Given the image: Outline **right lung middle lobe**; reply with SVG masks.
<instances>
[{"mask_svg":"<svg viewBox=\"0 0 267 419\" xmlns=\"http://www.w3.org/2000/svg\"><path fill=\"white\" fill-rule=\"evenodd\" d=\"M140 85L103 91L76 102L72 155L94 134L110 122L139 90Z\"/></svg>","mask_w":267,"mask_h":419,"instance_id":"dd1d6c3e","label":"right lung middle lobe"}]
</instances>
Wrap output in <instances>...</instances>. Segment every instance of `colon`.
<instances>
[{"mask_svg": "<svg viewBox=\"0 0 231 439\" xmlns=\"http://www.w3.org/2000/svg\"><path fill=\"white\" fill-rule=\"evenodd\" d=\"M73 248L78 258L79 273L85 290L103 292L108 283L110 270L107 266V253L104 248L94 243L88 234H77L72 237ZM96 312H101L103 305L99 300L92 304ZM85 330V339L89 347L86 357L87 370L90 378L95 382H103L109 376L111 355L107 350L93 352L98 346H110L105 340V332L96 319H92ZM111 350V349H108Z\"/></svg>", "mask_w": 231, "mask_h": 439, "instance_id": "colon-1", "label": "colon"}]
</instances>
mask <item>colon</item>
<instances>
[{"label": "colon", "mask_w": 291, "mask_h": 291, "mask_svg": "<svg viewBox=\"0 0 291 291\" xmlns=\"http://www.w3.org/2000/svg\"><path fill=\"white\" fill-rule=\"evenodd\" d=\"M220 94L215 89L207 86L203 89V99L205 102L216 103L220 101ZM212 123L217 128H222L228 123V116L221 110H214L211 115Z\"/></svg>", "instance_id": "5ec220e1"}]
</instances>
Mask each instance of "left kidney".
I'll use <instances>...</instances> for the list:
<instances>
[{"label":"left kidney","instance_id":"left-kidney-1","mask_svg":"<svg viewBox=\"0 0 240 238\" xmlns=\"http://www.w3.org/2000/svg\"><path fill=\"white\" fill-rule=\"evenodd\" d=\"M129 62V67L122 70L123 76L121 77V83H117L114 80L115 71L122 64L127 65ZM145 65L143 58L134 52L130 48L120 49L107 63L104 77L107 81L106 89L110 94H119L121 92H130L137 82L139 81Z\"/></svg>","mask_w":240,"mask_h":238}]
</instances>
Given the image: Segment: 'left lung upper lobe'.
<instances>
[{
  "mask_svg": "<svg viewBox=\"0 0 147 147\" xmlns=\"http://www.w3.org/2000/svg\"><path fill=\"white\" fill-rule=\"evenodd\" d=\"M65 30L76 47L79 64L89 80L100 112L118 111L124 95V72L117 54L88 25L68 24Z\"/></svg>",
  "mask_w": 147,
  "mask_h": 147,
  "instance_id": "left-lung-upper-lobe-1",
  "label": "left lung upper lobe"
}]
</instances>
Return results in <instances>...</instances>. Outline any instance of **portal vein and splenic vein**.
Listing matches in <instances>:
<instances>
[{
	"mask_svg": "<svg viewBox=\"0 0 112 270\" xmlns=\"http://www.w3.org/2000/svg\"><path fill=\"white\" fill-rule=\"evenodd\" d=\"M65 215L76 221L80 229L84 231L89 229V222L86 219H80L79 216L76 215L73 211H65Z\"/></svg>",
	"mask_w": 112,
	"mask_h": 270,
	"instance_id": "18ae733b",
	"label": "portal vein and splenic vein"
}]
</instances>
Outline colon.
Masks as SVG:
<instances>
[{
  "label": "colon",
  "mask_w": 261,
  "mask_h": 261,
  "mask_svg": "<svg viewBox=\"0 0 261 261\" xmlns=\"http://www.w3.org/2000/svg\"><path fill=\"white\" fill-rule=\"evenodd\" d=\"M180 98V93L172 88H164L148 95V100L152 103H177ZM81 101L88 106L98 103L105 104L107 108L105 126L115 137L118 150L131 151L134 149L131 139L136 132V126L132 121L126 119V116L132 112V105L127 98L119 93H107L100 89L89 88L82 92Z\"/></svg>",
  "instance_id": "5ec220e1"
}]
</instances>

━━━━━━

#### Task prompt
How many lines in the items above contain the string "left"? Treat the match as case-sensitive and reply with the number alone.

#### Result below
5